The sequence of play is mildly interesting. Each player receives political and economic cards to start and can acquire more through conquest or stealing them with the right political card. Each player also receives money and oil. Money can purchase more units. Oil is neded for each action. The first action in the turn costs one oil, the second two, etc. Since you start with 30 oil, oil supply is a big constraint on action. An action may be to play political cards to try to steal stuff or change political alignment of neutral areas, try a diplomatic blitz to acquire minor allies, attack neutral or opponents' territories or purchase units, in no set order.

Attacking is more similar to Battle Cry than Axis & Allies. You roll dice with symbols for various units, and if they correspond to what you are using to attack, you hit something. Defender rolls first, but attacker may reinforce and keep going if he has units to do it. You can continue each action phase as long as you want (exception for diplomatic blitz, if you lose one, you stop or pay to start again) and repeat actions if you wish, as long as you have oil to spend. It is a turn-based system so there is a lot of down time while others are taking their turns, unless they are attacking you.

At the end of the turn, everybody turns in economic cards for more oil and money and a new round starts.

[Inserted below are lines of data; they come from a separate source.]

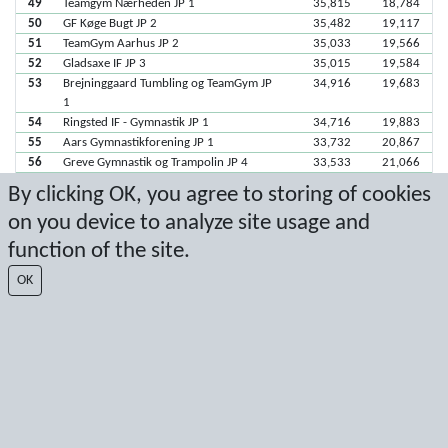
49
Teamgym Nærheden JP 1
35,815
18,784
50
GF Køge Bugt JP 2
35,482
19,117
51
TeamGym Aarhus JP 2
35,033
19,566
52
Gladsaxe IF JP 3
35,015
19,584
53
Brejninggaard Tumbling og TeamGym JP
34,916
19,683
1
54
Ringsted IF - Gymnastik JP 1
34,716
19,883
55
Aars Gymnastikforening JP 1
33,732
20,867
56
Greve Gymnastik og Trampolin JP 4
33,533
21,066
57
Vejle Gymnastik-Forening JP 2
33,366
21,233
By clicking OK, you agree to storing of cookies
58
Vejen GF JP 1
32,782
21,817
on you device to analyze site usage and
59
IF32 Glostrup Gymnastikforening JP 1
32,666
21,933
60
Randers gymnastiske Forening JP 2
32,416
22,183
function of the site.
61
Herlev Gymnastik, HI JP 1
32,349
22,250
OK
62
Silkeborg P / D JP 2
32,199
22,400
63
Farum Gymnastikforening JP 2
31,599
23,000
64
Gladsaxe IF JP 4
30,582
24,017
65
Brejninggaard Tumbling og TeamGym JP
30,332
24,267
2
66
TeamGym Syd JP 3
27,433
27,166
67
Svendborg GF JP 2
26,150
28,449
68
Vejen GF JP 2
25,966
28,633
69
Vidar - Sønderborg JP 1
25,133
29,466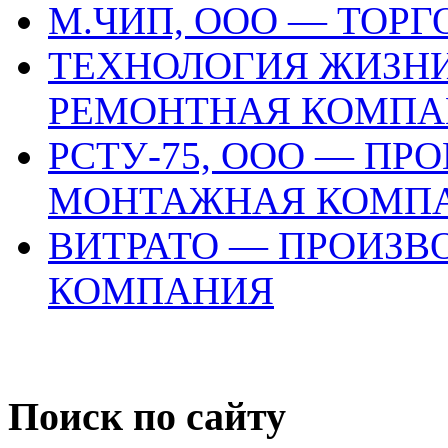
М.ЧИП, ООО — ТОР
ТЕХНОЛОГИЯ ЖИЗНИ
РЕМОНТНАЯ КОМПА
РСТУ-75, ООО — ПР
МОНТАЖНАЯ КОМП
ВИТРАТО — ПРОИЗВ
КОМПАНИЯ
Поиск по сайту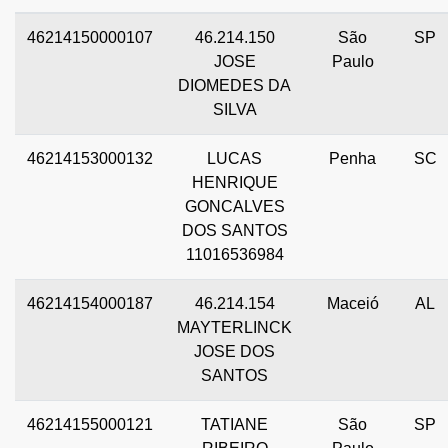
46214150000107
46.214.150
São
SP
JOSE
Paulo
DIOMEDES DA
SILVA
46214153000132
LUCAS
Penha
SC
HENRIQUE
GONCALVES
DOS SANTOS
11016536984
46214154000187
46.214.154
Maceió
AL
MAYTERLINCK
JOSE DOS
SANTOS
46214155000121
TATIANE
São
SP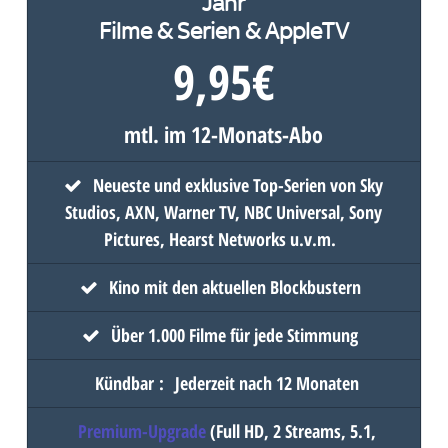
Filme & Serien & AppleTV
9,95
€
mtl. im 12-Monats-Abo
Neueste und exklusive Top-Serien von Sky
Studios, AXN, Warner TV, NBC Universal, Sony
Pictures, Hearst Networks u.v.m.
Kino mit den aktuellen Blockbustern
Über 1.000 Filme für jede Stimmung
Kündbar
:
Jederzeit nach 12 Monaten
Premium-Upgrade
(Full HD, 2 Streams, 5.1,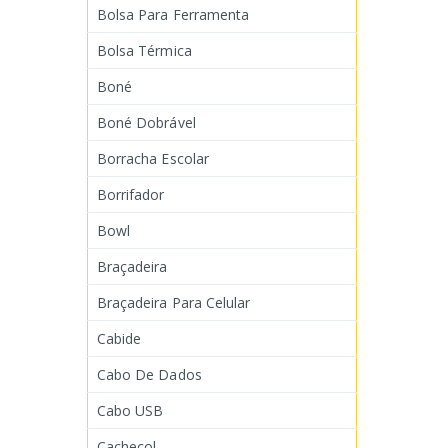
Bolsa Para Ferramenta
Bolsa Térmica
Boné
Boné Dobrável
Borracha Escolar
Borrifador
Bowl
Braçadeira
Braçadeira Para Celular
Cabide
Cabo De Dados
Cabo USB
Cachecol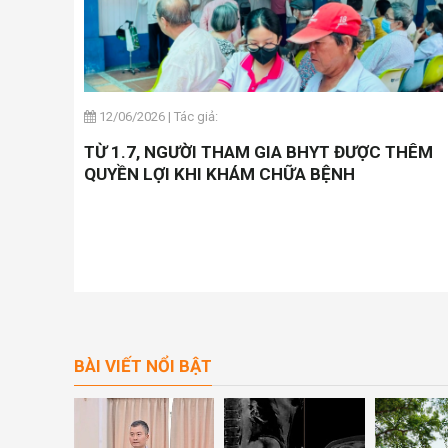
12/06/2026
|
Tác giả:
TỪ 1.7, NGƯỜI THAM GIA BHYT ĐƯỢC THÊM
QUYỀN LỢI KHI KHÁM CHỮA BỆNH
BÀI VIẾT NỔI BẬT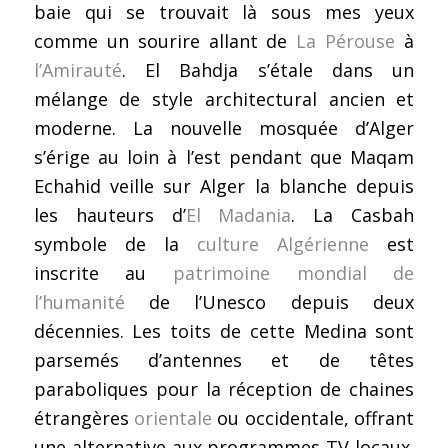
baie qui se trouvait là sous mes yeux
comme un sourire allant de
La Pérouse
à
l’Amirauté
. El Bahdja s’étale dans un
mélange de style architectural ancien et
moderne. La nouvelle mosquée d’Alger
s’érige au loin à l’est pendant que Maqam
Echahid veille sur Alger la blanche depuis
les hauteurs d’
El Madania
. La Casbah
symbole de la
culture Algérienne
est
inscrite au
patrimoine mondial de
l’humanité
de l’Unesco depuis deux
décennies. Les toits de cette Medina sont
parsemés d’antennes et de têtes
paraboliques pour la réception de chaines
étrangères
orientale
ou occidentale, offrant
une alternative aux programmes TV locaux.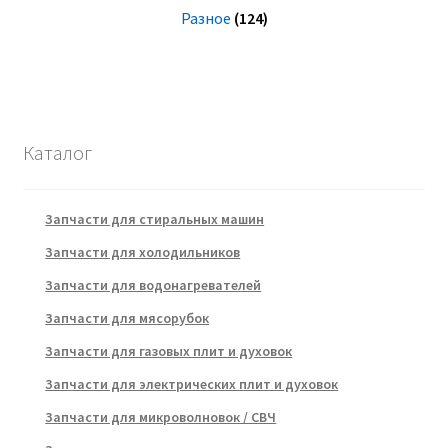
Разное
(124)
Каталог
Запчасти для стиральных машин
Запчасти для холодильников
Запчасти для водонагревателей
Запчасти для мясорубок
Запчасти для газовых плит и духовок
Запчасти для электрических плит и духовок
Запчасти для микроволновок / СВЧ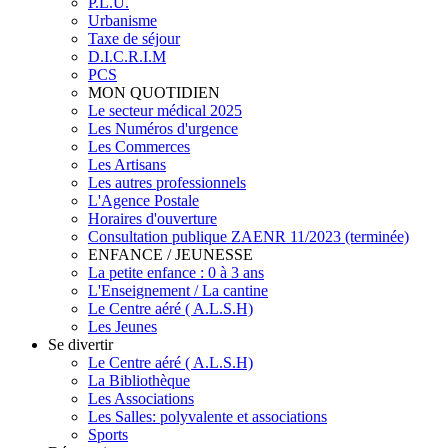
P.L.U.
Urbanisme
Taxe de séjour
D.I.C.R.I.M
PCS
MON QUOTIDIEN
Le secteur médical 2025
Les Numéros d'urgence
Les Commerces
Les Artisans
Les autres professionnels
L'Agence Postale
Horaires d'ouverture
Consultation publique ZAENR 11/2023 (terminée)
ENFANCE / JEUNESSE
La petite enfance : 0 à 3 ans
L'Enseignement / La cantine
Le Centre aéré ( A.L.S.H)
Les Jeunes
Se divertir
Le Centre aéré ( A.L.S.H)
La Bibliothèque
Les Associations
Les Salles: polyvalente et associations
Sports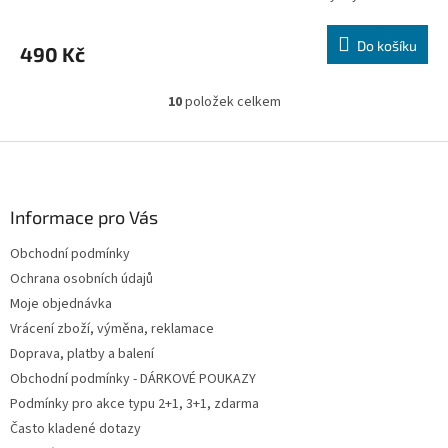
Do košíku
490 Kč
10
položek celkem
O
v
l
Z
á
á
d
p
a
a
Informace pro Vás
c
t
í
Obchodní podmínky
í
p
Ochrana osobních údajů
r
v
Moje objednávka
k
Vrácení zboží, výměna, reklamace
y
Doprava, platby a balení
v
ý
Obchodní podmínky - DÁRKOVÉ POUKAZY
p
Podmínky pro akce typu 2+1, 3+1, zdarma
i
Často kladené dotazy
s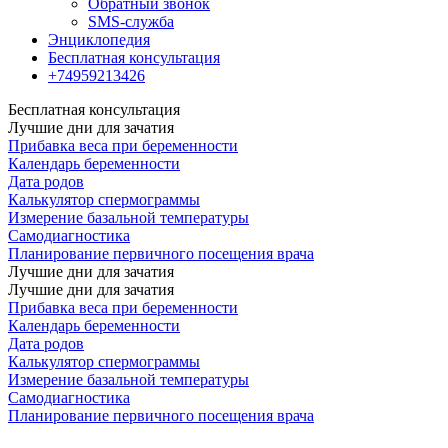
Обратный звонок
SMS-служба
Энциклопедия
Бесплатная консультация
+74959213426
Бесплатная консультация
Лучшие дни для зачатия
Прибавка веса при беременности
Календарь беременности
Дата родов
Калькулятор спермограммы
Измерение базальной температуры
Самодиагностика
Планирование первичного посещения врача
Лучшие дни для зачатия
Лучшие дни для зачатия
Прибавка веса при беременности
Календарь беременности
Дата родов
Калькулятор спермограммы
Измерение базальной температуры
Самодиагностика
Планирование первичного посещения врача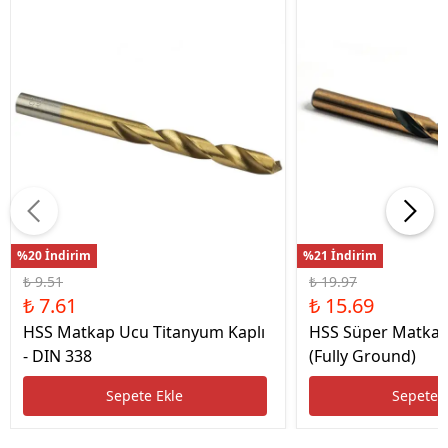
%20 İndirim
%21 İndirim
₺ 9.51
₺ 19.97
₺ 7.61
₺ 15.69
HSS Matkap Ucu Titanyum Kaplı
HSS Süper Matkap
- DIN 338
(Fully Ground)
Sepete Ekle
Sepete 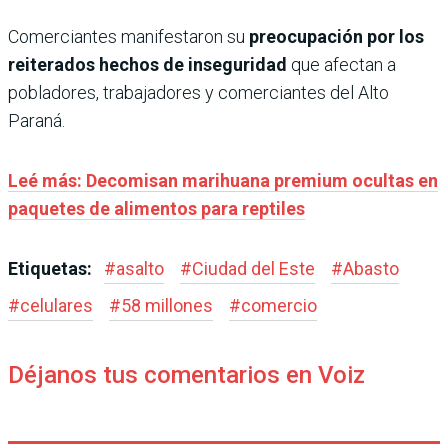
Comerciantes manifestaron su
preocupación por los
reiterados hechos de inseguridad
que afectan a
pobladores, trabajadores y comerciantes del Alto
Paraná.
Leé más: Decomisan marihuana premium ocultas en
paquetes de alimentos para reptiles
Etiquetas:
#
asalto
#
Ciudad del Este
#
Abasto
#
celulares
#
58 millones
#
comercio
Déjanos tus comentarios en Voiz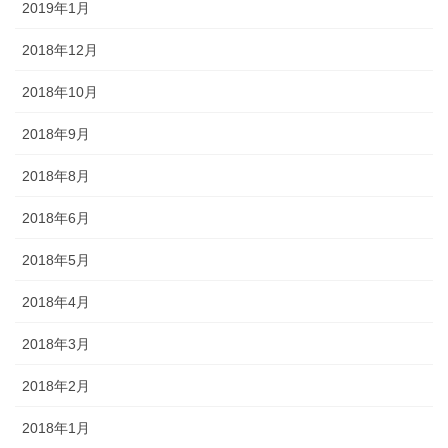
2019年1月
2018年12月
2018年10月
2018年9月
2018年8月
2018年6月
2018年5月
2018年4月
2018年3月
2018年2月
2018年1月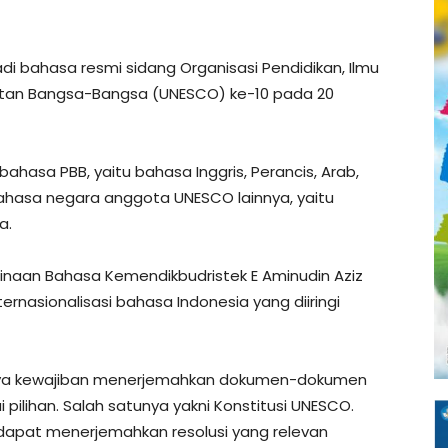
i bahasa resmi sidang Organisasi Pendidikan, Ilmu
tan Bangsa-Bangsa (UNESCO) ke-10 pada 20
ahasa PBB, yaitu bahasa Inggris, Perancis, Arab,
bahasa negara anggota UNESCO lainnya, yaitu
a.
aan Bahasa Kemendikbudristek E Aminudin Aziz
ernasionalisasi bahasa Indonesia yang diiringi
punya kewajiban menerjemahkan dokumen-dokumen
pilihan. Salah satunya yakni Konstitusi UNESCO.
dapat menerjemahkan resolusi yang relevan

First impulse rotates, so the player who went first in the previous turn goes last in the next. The game is over when 13 political cards bearing eagles have been played. Those are the heavy duty political cards that can flip territories from one side to another and do other important things. At the end everybody totals up their points and sets up a more interesting game. I give this game a "C" at best. I am not an Axis & Allies fan or a miniatures player but either one is more fun than this snoozer.

Posted by Louis Manios at November 10, 2003 07:09 PM
Comments

It might be a useful review-- save for the first sentence.

Why write a review of a game you've only played one turn on?

Posted by: kevin duke at February 23, 2004 03:26 PM

Kevin, you'd be suprised what you can learn about a game after one playing. The most important being; Do I really want to play it again?